Впервые я встретил ее, когда она сидела у обрыва каменоломни в Мангуо, на горе, которую мы называли Матабуки, неподалеку от жилищ Нджинджу Ва Ндуки и Омари Джума, которого мы звали Умари Ва Джума. Она сидела у самого обрыва, упершись руками в землю, свесив ноги над бездонной пустотой. Дальше, за горой, проходила шоссейная дорога. Люди рассказывали, что ее прорубили на склоне горы итальянские военнопленные.
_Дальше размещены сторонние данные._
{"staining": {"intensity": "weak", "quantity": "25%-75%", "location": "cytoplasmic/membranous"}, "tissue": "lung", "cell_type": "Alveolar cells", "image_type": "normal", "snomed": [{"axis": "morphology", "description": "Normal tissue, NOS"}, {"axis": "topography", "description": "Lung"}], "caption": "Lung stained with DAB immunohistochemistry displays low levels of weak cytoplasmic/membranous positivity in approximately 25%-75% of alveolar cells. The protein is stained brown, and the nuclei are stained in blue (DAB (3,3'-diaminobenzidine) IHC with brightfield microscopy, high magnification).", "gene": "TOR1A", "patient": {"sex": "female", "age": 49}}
Мне всегда казалось, что машины и велосипедисты как будто извергались внезапно из горы и потом проглатывались ею — такой крутой поворот делала дорога в том месте, которое называлось Изгибом Кимуньи, напротив кряжа Киейя, где была школа Мангуо. Меня поражала смелость этой девушки — у меня всегда кружилась голова при одной лишь мысли о том, чтобы подойти к краю обрыва. И все-таки однажды я приблизился к ней; она посмотрела на меня и пригласила посидеть рядом. Только и всего. Я колебался. «Ну садись, чего боишься?» — сказала она. — «Кто тебе сказал, что я боюсь?» — возмутился я. Мне ничего не оставалось, как подойти, — не мог же я выглядеть в ее глазах трусом. И все же страх не отпускал меня. Сердце неистово стучало, ноги подгибались, колени дрожали. Я боялся. Я очень боялся. Но страх и сковывал меня, и возбуждал. Странная вещь — я шел по узкой тропе между жизнью и смертью, ноги меня не слушались, но что-то похожее одновременно на боль и радость клокотало в моей крови, и это было очень сильное ощущение. Мне хотелось плакать, но я шел вперед, привлекаемый, словно магнитом, ее лицом, улыбкой, узенькой щелочкой между передними зубами, — все это я видел и раньше, но как-то не обращал на это внимание.